It is more appropriate to run such a large table in the CDH big data environment.

| username: Lucien-卢西恩 | Original post link

It might be due to this reason. You can verify it by turning off tidb_enable_tmp_storage_on_oom and trying again. https://docs.pingcap.com/zh/tidb/dev/system-variables#tidb_mem_oom_action-从-v610-版本开始引入

| username: 人如其名 | Original post link

This is unrelated, the red-circled cannot reuse temporary disk should mean that if there is one, it will be used first, and if not, it will cancel. If tidb_enable_tmp_storage_on_oom=OFF, it will definitely be canceled, which is even less in line with the requirements. Here, I think it should first write to disk, and only cancel when there is no space on the disk (it will not use more memory than tidb_mem_quota_query).

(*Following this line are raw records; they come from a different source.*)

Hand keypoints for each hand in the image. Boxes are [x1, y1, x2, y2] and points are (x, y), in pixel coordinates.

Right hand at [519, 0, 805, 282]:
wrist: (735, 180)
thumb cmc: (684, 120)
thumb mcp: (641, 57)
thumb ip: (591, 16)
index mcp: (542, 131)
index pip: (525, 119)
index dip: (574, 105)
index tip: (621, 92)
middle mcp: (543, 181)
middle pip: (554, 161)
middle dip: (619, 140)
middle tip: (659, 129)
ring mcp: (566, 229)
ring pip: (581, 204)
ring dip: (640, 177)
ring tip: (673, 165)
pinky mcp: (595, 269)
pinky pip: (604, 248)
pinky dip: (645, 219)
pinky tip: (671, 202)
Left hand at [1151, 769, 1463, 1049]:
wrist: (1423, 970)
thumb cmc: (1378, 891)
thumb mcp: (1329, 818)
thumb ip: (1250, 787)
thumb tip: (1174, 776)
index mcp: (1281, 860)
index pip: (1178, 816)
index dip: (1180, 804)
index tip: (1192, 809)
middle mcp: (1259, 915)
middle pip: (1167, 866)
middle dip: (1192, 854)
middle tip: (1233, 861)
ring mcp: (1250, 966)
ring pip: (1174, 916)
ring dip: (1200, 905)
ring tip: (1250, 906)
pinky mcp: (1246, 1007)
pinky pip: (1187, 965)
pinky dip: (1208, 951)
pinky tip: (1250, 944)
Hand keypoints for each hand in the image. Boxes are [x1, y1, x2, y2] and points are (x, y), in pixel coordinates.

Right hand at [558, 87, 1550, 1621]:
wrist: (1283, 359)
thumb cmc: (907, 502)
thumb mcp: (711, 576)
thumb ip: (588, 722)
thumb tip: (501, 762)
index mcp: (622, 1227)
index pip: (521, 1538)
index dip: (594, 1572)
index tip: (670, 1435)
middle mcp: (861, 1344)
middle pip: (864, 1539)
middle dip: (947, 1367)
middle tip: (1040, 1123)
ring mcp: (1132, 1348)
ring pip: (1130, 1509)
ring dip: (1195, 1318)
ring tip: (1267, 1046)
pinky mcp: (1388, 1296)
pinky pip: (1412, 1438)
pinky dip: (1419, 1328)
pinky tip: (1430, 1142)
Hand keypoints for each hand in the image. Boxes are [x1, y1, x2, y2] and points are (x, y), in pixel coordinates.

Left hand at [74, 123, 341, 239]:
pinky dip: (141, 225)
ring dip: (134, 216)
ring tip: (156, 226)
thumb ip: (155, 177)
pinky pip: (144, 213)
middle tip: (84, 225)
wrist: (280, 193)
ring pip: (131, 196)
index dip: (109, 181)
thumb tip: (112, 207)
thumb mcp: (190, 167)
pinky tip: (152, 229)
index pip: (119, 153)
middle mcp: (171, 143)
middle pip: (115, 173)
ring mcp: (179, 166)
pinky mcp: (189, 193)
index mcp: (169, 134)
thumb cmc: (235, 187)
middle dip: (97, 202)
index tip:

In my actual test, the disk was not full.

The hash table related to hash join should be here: tidb/executor/join.go at 706c3fa3c526cdba5b3e9f066b1a568fb96c56e3 · pingcap/tidb · GitHub
MemTracker.FallbackOldAndSetNewAction is a method that adds new actions to the action queue on the current object and then reorders them based on the priority attribute of the actions, with higher priority actions being executed first. When disk spilling is enabled, its priority is higher than cancel. The priority order is: tidb/util/memory/action.go at 706c3fa3c526cdba5b3e9f066b1a568fb96c56e3 · pingcap/tidb · GitHub
If throttling is enabled, it will throttle first, then spill to disk, and then (if oom-action=log, it will only log a warning, if cancel, it will directly kill). Therefore, the logic of spilling to disk and canceling does not conflict; it should spill to disk first, and cancel only if it cannot spill. The issue here seems to be that the batch size for spilling the hash table is too large, causing insufficient memory and thus being killed. However, I’m not sure if this is the case, and if it is, whether there should be some optimization at the code level.

| username: Lucien-卢西恩 | Original post link

If the disk is not full, it should not cancel. I will test it later.

| username: 人如其名 | Original post link

Here are the test results, which are the results of repeated tests.
It might be difficult for you to reproduce because it requires the nation and region tables to not collect statistical information (pseudo).

If you need to reproduce, you should clear the statistical information of these two tables (you can clear the statistical information by rebuilding the tables).

| username: 人如其名 | Original post link

Mark, the OOM here is mainly due to an internal cross join. You can see the issue here: Turning on disk placement causes the tidb node to oom · Issue #40500 · pingcap/tidb · GitHub. It should be fixed in the future.